*Document excerpt*.
At least, for a while. But as buzz started to build for Amazing Spider-Man 2, my own curiosity started to outweigh the risk aversion. And then there was the trailer in the theater, and then at the Super Bowl party there was another trailer commercial for the sequel. I turned to one of my buddies and we simultaneously confessed to never having seen the first installment while also thinking the follow-up looked pretty compelling. And inevitably, once again, our other mutual friends who had seen the first film impressed upon us that it was really good; one even offered to loan it to me, since he owned it on dvd. I didn’t take him up on it, but I did bump up Amazing Spider-Man in my Netflix queue (where of course it had been lurking for months) and I watched it this week.
And oh man, it was so good.
Here’s the thing: I had been clinging to a fundamental belief that the Sam Raimi Spider-Man movie had done so many things right that the reboot could only ever distinguish itself by its missteps. Raimi’s version was a bold, bright love-letter to the original comics, and either Amazing (which I suppose I could start referring to as Marc Webb’s, although “the Webb version” seems borderline absurd in its self-referentiality) would cover the same ground and be redundant, or go super-dark and angst-y and be something which was both not my cup of tea and not altogether true to the character. Certainly based on what little I did osmotically absorb from the popcult-sphere about Amazing Spider-Man seemed to feed into the second possibility, from the redesign of Spider-Man’s costume to the fact that the bulk of the movie seemed to take place underground or at night (or both).
What I had failed to consider was that Raimi’s film was far from perfect, and a lot of my sentimental attachment to it came from the fact that in 2002 I was starving for a halfway decent superhero blockbuster to redeem the genre after the Burton and Schumacher Batman movies had squandered themselves out. Spider-Man is halfway decent, but it has its own share of shortcomings, and it turns out it is possible to correct those without over-correcting, as Amazing Spider-Man capably demonstrates.
I’m not souring on Raimi’s work completely, and I think parts of it still hold up. JK Simmons is ridiculously perfect as J. Jonah Jameson, just as Rosemary Harris looks like she stepped right out of a Ditko panel of Aunt May. Tobey Maguire and Kirsten Dunst and James Franco aren’t quite as physically on-model as Peter and MJ and Harry, but they’re all very game in their performances. And the same goes for Willem Dafoe as Norman Osborn, but that’s where, if we’re being honest (and why wouldn’t we be), it starts to get a little wobbly. Dafoe chews his fair share of scenery as the arch-villain of the piece, and there’s not necessarily anything wrong with that; presumably that is why one hires the man. But it’s all a bit one-note, and that’s a criticism that could be leveled at just about everything in the movie. It’s a live-action comic book,but unfortunately that’s true in the more pejorative sense of the word: flat, four-color, streamlined and simplified. A fun ride, no question, but lacking a certain depth.

*Work instructions*.
[1] Answer these questions about the Spider-Man review:
(a) Where had Amazing Spider-Man been sitting for months before the writer watched it?
(b) In what year was the writer "starving for a halfway decent superhero blockbuster"?
(c) Which actor plays J. Jonah Jameson in Raimi's film?
[2] Please list every actor the Spider-Man review names.

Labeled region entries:
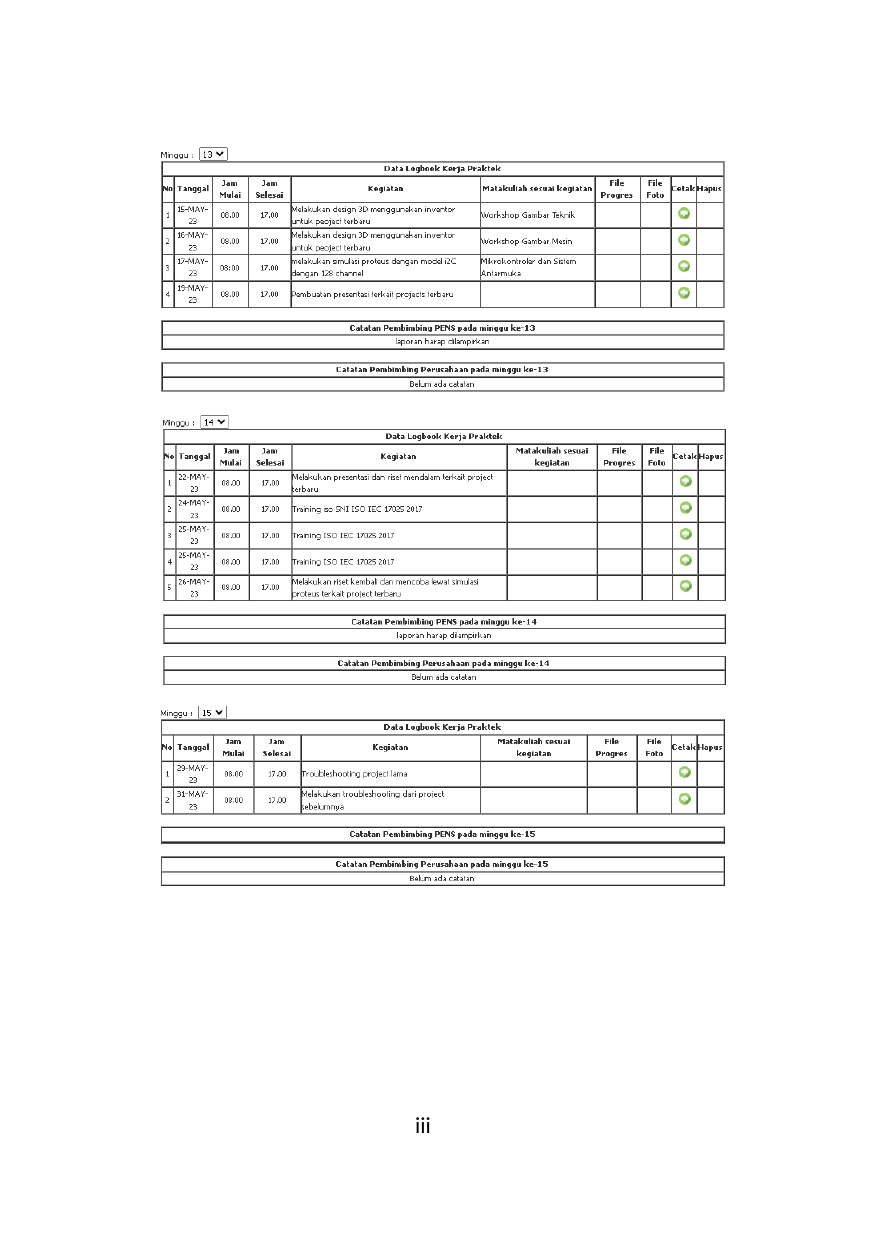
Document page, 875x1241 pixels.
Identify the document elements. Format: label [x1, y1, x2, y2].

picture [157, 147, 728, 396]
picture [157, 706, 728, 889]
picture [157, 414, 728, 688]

*Answers for the tasks*.
[1]
(a) In the writer's Netflix queue
(b) 2002
(c) JK Simmons

[2] JK Simmons, Rosemary Harris, Tobey Maguire, Kirsten Dunst, James Franco, Willem Dafoe